17.09.2013 Articles Économie durable salaire minimals, pauvreté, Initiative

Des salaires minimums contre la pauvreté ?

« Il nous faut enfin des salaires minimums, pour éliminer la pauvreté en Suisse » m’a dit récemment une assistante sociale, me relatant plusieurs exemples bouleversants de personnes qui vivent à la limite du seuil de pauvreté. « Et c’est pourquoi je soutiens l’initiative sur les salaires minimums. » Voici l’élément central de cette initiative populaire : « Le salaire minimal légal se monte à 22 francs par heure. »

La pauvreté est une honte dans toute société, tout particulièrement dans un pays riche comme la Suisse. Selon l’Office fédéral de la statistique, environ 600'000 personnes sont touchées par la pauvreté, c’est-à-dire des personnes dont le revenu est inférieur à 2250 francs par mois.

Il est étonnant de constater que seuls 13 % de ces personnes sont des salariés ; dans l’immense majorité des cas, ce sont les bénéficiaires de rente ou les chômeurs. Introduire des salaires minimums dans toute la Suisse n’aurait donc que peu d’incidence. En effet, les chiffres de l’OFS nous montre que seuls 2,8 % des salariés sont touchés par la pauvreté. Pour simplifier le propos : le travail constitue la meilleure protection contre la pauvreté et le chômage reste l’un des plus gros facteurs de pauvreté.

En Suisse, les salaires minimums sont réservés aux domaines où les employés et les employeurs ont négociés une convention collective de travail (CCT) correspondant à leurs besoins. Les salaires ainsi négociés peuvent être déclarés de force obligatoire si la majorité des employés et des entreprises d’un même domaine sont affiliés à la CCT. Cela sert à empêcher les marginaux de commettre des abus. Aujourd’hui, 48 % des travailleurs suisses sont affiliés à une CCT, dont nombre d’entre elles comportent des salaires minimums déclarés de force obligatoire (une tendance croissante).
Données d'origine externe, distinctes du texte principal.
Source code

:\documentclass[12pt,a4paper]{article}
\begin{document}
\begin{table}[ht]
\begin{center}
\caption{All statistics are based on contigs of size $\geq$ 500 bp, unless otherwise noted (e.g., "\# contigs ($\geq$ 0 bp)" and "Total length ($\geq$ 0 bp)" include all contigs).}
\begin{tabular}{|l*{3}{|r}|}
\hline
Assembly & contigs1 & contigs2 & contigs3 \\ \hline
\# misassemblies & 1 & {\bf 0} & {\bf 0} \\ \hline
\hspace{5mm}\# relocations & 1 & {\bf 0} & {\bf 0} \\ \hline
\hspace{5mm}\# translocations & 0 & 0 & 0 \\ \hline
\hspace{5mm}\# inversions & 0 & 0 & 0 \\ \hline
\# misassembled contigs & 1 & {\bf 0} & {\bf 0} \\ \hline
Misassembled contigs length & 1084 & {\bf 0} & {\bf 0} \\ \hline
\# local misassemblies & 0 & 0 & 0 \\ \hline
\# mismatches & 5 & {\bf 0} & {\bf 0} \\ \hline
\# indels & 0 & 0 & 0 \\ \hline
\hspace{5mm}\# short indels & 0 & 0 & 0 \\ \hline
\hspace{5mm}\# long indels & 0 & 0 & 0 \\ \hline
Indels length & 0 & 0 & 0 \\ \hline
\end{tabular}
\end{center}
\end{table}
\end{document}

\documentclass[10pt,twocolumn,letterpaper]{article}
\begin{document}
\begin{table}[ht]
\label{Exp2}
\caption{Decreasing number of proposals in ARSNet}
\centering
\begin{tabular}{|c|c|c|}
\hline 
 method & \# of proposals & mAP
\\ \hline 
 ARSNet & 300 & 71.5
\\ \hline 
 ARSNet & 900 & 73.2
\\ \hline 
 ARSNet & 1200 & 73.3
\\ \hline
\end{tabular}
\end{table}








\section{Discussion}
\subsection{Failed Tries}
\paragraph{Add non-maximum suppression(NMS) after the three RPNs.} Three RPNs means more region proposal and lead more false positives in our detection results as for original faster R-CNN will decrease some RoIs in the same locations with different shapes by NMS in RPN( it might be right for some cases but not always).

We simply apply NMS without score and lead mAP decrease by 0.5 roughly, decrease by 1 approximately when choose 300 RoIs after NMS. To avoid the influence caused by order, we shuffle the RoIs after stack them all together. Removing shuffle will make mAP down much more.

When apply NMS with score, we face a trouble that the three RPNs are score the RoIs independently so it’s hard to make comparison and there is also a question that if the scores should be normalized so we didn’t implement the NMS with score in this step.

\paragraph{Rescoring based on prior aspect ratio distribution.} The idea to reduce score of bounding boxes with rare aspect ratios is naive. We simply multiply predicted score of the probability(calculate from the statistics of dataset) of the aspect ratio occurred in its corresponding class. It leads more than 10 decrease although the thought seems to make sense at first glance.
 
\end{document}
Les autres salaires sont convenus individuellement dans le contrat.

Ce modèle a débuté en 1937 à Gerlafingen (Soleure) par l’accord de paix du travail entre les partenaires sociaux et l’industrie du métal. En comparaison internationale, la Suisse connaît des salaires très élevés et en même temps un taux de chômage si faible qu’il constitue un record, un niveau plancher qui inclut précisément les travailleurs moins qualifiés. A l’inverse dans des pays comme la France où le salaire minimum légal existe depuis longtemps (le SMIC), les salaires sont considérablement plus bas et le taux de chômage est plus élevé, notamment parmi les travailleurs moins bien rémunérés. Dans les secteurs où les salaires sont convenus librement, les entreprises embauchent davantage et par conséquent, le chômage diminue ; faisant également reculer la pauvreté.

Toutefois : une autre menace guette les salaires suisses. La libre circulation des personnes a apporté à la Suisse nombre de nouveaux emplois, mais aussi une augmentation des abus en matière de salaire, surtout de la part d’une minorité d’entreprises finaudes venues de l’UE. Ces dernières profitent de la Suisse et de ses commandes lucratives, sans pour autant s’en tenir aux règles helvétiques, en particulier les salaires définis par les CCT. Cette pratique est évidemment illégale, mais en Suisse elle est encore trop rarement poursuivie et de manière trop peu systématique. Les « dupes » sont les entreprises suisses de peinture, en installations sanitaires, de menuiserie et de revêtement des sols qui respectent la loi et perdent des commandes. Désormais, le Parlement a rendu la législation plus incisive en interdisant le travail pseudo-indépendant, en introduisant la responsabilité du sous-traitant et en durcissant les sanctions. Sa mise en œuvre dépend toutefois des cantons et des organes d’exécution paritaires et des cantons. Mardi dernier, la Commission de l’économie et des redevances (CER) du Conseil des Etats a chargé le Conseil fédéral d’enjoindre les cantons et les autorités et de mettre un terme au dumping salarial illégal en faisant preuve d’un peu plus de conviction.

Dans ce contexte, seul l’Etat peut venir en aide à l’industrie suisse et à ses travailleurs. Les lois existent ; il « suffit » de les appliquer.